Posts Tagged ‘Robin Dunbar’
Dunbar’s number is a theoretical cognitive limit to the number of people with whom one can maintain stable social relationships and minding businesses of other familiar people (in the neocortex region of the brain). Discovered by anthropologist Robin Dunbar, the number is commonly cited approximately 150. So, the number is the estimation how many people can know each other well at the same time.
After social media services on the net, this number is considered much higher than 150, like amount of friends in facebook or contacts in Jaiku. On the other hands, there are estimations that the core network of human beign is much less than 150. The discussion is starting to reach out of hands.
First, Dunbar made his unique observation with ape and human hunter-gatherer societies, also for example among regilious Hutterites and the military. These are all tight cohesive communities with physical presence and in many cases, they have some outer or inner restrictions to have more or mixed population. This means that you do not have much choice who do you will meet and actually you are ‘forced’ to mind common i.e. collective businesses and the people related to them.
Secondly, if your descendants somehow happen to born in facebook, its is presumable that they will have much more deep reationships than just 150 because they’ve spent their whole life there and have had time to meet much more people and much more efficiently than in hunter-gatherer societies.
Thirdly, on the net, you spend much less time in one network service and you can communicate between of them for example with Feedworld and micro channels without any physical restrictions to reach or even no need to log into the services.
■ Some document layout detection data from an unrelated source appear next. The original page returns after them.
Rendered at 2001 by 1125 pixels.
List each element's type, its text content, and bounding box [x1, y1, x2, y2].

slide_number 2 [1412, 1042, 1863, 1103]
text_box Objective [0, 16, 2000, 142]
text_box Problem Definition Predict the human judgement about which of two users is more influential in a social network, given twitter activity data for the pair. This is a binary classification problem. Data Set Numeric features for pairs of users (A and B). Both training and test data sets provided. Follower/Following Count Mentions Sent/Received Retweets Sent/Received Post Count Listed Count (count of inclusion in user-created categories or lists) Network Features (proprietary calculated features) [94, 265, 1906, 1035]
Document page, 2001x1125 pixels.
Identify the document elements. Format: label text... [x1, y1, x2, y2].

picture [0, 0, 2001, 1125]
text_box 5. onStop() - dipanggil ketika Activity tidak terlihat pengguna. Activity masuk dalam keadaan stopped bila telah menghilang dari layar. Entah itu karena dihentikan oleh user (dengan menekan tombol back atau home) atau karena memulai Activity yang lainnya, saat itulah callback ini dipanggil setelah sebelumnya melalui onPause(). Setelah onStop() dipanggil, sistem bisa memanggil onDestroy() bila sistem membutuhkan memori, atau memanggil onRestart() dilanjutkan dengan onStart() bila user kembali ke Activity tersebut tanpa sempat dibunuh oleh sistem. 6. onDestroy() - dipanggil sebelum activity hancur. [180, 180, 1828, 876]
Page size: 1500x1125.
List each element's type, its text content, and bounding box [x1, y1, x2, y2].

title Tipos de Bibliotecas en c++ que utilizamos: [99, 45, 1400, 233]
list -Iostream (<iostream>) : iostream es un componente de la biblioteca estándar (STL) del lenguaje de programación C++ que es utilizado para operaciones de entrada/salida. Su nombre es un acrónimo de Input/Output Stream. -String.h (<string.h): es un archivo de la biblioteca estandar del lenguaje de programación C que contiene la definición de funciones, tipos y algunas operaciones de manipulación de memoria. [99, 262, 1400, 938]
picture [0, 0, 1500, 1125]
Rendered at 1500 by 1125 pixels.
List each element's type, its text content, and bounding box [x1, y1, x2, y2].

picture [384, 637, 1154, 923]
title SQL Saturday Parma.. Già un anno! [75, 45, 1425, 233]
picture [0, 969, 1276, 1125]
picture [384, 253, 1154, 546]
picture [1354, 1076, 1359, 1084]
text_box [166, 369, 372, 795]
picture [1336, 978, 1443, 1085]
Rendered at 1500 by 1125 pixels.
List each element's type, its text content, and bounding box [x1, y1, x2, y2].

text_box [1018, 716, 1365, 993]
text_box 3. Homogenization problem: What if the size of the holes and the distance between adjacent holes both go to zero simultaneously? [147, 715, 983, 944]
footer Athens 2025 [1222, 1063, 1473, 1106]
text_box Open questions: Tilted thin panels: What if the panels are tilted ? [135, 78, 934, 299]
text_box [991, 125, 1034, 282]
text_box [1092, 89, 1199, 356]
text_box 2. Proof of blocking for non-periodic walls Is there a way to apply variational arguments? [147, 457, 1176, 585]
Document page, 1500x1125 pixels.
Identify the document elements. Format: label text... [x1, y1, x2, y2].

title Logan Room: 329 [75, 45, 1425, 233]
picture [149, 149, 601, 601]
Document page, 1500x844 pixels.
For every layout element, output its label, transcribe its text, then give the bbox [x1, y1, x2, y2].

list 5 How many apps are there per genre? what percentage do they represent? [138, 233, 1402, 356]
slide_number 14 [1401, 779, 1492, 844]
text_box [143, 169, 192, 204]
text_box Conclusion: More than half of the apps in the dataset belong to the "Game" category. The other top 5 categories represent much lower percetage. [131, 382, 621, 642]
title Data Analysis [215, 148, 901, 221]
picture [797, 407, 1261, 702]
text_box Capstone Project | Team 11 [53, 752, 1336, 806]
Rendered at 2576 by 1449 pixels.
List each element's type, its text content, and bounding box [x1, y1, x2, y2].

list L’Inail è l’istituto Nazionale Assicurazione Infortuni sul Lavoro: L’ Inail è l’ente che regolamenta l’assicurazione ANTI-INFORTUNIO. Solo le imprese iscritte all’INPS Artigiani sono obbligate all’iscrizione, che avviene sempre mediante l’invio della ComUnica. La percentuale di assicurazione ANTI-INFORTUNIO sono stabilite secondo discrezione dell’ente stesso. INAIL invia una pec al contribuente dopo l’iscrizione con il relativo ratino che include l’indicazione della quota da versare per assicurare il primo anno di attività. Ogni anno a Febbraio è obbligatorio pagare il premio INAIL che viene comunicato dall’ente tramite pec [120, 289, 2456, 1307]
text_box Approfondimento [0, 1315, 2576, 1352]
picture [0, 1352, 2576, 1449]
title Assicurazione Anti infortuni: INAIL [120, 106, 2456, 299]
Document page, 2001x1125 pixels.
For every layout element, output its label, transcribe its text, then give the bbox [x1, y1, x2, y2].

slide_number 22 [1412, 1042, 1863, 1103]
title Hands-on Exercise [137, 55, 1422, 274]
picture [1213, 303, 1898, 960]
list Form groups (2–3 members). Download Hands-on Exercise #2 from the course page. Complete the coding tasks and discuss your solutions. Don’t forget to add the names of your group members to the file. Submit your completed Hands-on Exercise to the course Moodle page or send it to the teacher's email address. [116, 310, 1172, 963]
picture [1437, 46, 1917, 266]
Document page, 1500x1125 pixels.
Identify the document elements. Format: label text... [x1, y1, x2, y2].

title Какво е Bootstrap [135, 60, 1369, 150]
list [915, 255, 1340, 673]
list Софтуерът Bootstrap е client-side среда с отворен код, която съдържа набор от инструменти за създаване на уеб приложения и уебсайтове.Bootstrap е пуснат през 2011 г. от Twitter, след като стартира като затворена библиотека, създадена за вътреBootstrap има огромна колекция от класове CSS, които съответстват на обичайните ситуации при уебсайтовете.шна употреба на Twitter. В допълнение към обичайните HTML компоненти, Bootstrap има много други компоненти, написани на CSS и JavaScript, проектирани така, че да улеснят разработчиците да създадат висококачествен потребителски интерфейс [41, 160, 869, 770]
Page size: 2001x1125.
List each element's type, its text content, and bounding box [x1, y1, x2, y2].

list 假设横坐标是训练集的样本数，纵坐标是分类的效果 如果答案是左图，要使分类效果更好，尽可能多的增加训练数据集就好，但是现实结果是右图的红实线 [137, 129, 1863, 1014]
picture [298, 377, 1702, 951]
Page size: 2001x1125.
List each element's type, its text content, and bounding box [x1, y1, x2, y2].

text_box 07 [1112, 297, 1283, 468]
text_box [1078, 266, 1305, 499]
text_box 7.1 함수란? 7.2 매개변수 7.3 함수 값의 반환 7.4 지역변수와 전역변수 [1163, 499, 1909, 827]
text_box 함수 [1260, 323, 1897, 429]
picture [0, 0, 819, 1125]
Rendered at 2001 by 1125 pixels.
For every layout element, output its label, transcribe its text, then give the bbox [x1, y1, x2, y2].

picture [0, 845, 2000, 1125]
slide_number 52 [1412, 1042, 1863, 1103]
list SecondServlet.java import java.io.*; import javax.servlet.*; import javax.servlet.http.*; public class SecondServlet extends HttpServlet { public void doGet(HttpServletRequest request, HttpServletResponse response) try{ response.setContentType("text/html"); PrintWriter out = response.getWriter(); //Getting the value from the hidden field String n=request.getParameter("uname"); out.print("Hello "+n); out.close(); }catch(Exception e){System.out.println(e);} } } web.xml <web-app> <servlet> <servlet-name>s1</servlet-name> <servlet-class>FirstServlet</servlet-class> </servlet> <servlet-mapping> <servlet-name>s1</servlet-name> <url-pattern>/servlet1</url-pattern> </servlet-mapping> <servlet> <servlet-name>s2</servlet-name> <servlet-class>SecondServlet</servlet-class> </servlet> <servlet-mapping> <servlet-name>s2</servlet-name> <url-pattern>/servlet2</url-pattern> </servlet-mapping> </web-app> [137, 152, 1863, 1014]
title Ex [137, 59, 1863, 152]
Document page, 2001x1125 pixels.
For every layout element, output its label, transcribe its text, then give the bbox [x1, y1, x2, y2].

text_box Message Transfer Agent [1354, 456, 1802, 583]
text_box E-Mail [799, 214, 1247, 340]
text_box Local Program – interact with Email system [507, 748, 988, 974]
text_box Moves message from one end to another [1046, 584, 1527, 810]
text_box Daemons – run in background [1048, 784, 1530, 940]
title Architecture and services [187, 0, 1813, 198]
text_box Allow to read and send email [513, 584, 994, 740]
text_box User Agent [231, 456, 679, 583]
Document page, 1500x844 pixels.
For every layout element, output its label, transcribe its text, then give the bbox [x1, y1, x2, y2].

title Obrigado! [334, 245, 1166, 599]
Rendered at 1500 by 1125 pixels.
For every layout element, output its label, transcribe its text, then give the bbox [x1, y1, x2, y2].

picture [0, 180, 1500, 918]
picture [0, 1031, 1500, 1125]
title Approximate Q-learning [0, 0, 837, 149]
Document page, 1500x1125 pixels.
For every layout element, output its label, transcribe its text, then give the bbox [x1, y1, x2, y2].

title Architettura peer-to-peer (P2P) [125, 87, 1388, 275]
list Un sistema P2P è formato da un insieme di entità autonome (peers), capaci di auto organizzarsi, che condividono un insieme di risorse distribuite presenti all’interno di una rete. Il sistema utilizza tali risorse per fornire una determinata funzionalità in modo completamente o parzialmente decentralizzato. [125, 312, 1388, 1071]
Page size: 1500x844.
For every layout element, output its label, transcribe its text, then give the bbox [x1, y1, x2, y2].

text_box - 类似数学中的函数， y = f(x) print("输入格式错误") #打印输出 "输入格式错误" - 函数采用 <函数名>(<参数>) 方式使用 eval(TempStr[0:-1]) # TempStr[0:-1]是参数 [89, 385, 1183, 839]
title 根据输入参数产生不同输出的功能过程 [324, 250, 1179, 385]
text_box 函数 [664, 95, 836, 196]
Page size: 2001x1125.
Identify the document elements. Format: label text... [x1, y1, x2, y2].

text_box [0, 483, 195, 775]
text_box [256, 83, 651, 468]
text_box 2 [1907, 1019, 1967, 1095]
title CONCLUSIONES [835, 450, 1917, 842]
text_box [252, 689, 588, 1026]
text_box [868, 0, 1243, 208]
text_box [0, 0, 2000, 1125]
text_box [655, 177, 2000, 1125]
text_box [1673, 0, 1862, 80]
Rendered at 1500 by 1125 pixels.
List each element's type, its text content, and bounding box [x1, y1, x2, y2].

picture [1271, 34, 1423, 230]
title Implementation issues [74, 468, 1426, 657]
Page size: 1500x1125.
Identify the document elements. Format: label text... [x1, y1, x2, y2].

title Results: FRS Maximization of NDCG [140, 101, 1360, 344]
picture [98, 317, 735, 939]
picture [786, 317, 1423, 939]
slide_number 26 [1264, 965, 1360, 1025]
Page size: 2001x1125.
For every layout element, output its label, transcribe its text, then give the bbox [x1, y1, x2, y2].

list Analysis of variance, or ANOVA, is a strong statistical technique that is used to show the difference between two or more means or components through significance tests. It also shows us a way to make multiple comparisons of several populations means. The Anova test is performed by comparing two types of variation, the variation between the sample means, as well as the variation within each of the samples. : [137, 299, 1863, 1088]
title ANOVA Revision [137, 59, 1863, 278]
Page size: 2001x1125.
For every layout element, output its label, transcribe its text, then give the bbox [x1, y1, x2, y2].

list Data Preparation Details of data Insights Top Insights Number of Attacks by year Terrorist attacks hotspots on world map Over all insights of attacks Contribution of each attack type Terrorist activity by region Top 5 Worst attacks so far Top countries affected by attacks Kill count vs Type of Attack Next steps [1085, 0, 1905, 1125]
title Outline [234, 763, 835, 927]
So, more logical would be to count the overall number of contacts in all social networks. For example I have 247 contacts and channel memberships in Jaiku, 332 ‘friends’ in facebook, 150 followers in Twitter and 65 ‘friends’ in Sometu Ning network. There are other networks also, like many of us have.
But by stetson estimation, there might be some 30 procent contact overlapping with different services i.e. I have relationships with same peoples reagardless of the service. By stetson method more and without any actual calculating, I suppose I have 20 – 40 persons I deeply chat, irc, sms, skype, email etc in daily or weekly basis.
As Howard Rheingold wrote recently, Peter Marsden has thought that most humans maintain a much smaller core network than 150.
That’s make much sense to me on the age of the net. Basically it is possible to have much more relationship on the net. But, it is stil time-consuming and laborius work to manage them in personal level, like Clay Shirky has presented in Here Comes Everybody.
At the moment I’m making sna analysis of Sometu Ning network with 841 members. In my preliminary findings, there are some 10-20 core people who make the core network. This means, that quite a many persons, who have 10-20 contacts, have make mostly their contants just to these core people. More about the analysis of Sometu during the spring.